Four years ago, the University of Oslo Faculty of Law launched its ambitious Sustainable Companies Project. Lead by Beate Sjåfjell, the Project's goal was “to find out how to integrate environmental concerns better into” company decision-making, and in this way “contribute to sustainable development.” The final conference, “We Make It Happen”, took place December 5th and 6th in Oslo.
Earlier phases of the Project, including the 2011 conference, at which I also presented, identified the main barrier to sustainable companies as the shareholder primacy model of corporate governance. The cross-jurisdictional analysis undertaken by Project members and presented at the final conference by Andrew Johnston, concluded that, contrary to popular belief, shareholder primacy is not the law in any jurisdiction (the UK comes closest, requiring directors to act in the best interests of shareholders as a whole). The problem is that statutory duties of directors tend to be so vague (in Canada, the duty is to act in “the best interests of the corporation”) that the shareholder primacy norm was able to step in to fill the gap. As Johnston noted, the argument that acting in the best interests of shareholders serves the best interests of society has – or at least had, prior to the 2008 financial crisis – become axiomatic. The crisis was an important moment for critical corporate law scholars, who had questioned the axiom all along but now had compelling evidence that shareholder primacy was a terrible basis for corporate governance. Unfortunately, the norm has proven difficult to shake.
One problem, as identified by Blanaid Clarke and others, is the ongoing lack of diversity among board members. The other problem is supplying an alternative to shareholder primacy. Although conference presenters and attendees differed on the details, all agreed that the alternative has to be a norm of environmental sustainability – environmental primacy, if you will.
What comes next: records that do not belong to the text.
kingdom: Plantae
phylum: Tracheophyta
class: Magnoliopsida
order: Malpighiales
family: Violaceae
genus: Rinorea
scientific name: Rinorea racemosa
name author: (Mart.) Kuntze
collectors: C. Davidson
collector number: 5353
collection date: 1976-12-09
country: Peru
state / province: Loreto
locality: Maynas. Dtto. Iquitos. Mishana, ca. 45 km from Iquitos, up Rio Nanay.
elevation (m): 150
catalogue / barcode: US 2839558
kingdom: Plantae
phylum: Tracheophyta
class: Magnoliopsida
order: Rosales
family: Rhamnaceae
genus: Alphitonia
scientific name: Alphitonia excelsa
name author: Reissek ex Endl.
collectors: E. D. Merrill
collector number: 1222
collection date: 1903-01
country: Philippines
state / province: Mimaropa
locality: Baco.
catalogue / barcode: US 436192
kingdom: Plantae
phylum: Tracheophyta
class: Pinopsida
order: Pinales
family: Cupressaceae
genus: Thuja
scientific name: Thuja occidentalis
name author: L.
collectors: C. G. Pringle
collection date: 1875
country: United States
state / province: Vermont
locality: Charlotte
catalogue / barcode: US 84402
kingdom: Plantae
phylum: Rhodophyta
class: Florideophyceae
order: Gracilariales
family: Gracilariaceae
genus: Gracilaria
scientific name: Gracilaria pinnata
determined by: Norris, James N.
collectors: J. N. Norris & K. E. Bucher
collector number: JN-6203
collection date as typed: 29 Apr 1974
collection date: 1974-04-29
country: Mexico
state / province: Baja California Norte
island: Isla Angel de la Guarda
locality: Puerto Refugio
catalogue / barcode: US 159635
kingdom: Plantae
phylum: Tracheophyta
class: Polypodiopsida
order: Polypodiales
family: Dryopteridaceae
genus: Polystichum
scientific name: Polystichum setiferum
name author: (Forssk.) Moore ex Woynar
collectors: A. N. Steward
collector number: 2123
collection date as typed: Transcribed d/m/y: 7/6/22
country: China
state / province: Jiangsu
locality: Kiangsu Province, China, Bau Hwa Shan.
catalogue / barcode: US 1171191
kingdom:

The arguments for environmental primacy are not theoretical: as opening keynote speaker Cecilie Mauritzen confirmed, the climate change facts are telling us that making this change is, to put it crudely, ‘do or fry’. Most conference-goers also agreed that this norm has to become an express aspect of the purpose of the corporation and of directors’ duties; several presentations on Day 1 of the conference, including my own, focused on how to articulate the corporate purpose and directors’ duties to ensure that profits are subject to sustainability, rather than making sustainability subject to maximizing profits.
Day 2 of the conference made clear that amending the corporate purpose and directors’ duties is only one of several pieces of what Sjåfjell has called the jigsaw puzzle of sustainability. The other pieces, presented by scholars from across Europe and beyond, include law and development, insolvency law, contract law, securities law, tort law, insurance law, human rights law, tax subsidies, public procurement rules, takeover bid rules, accounting rules, auditing practices and credit ratings. As a scholar interested in connecting my work to the problem of sustainability, this can be daunting. But the Sustainable Companies Project demonstrates that we need not do it all on our own: there are other clever, creative and like-minded scholars out there with whom to confer and collaborate. Together, hopefully, we can put together this complex jigsaw puzzle, before it’s too late.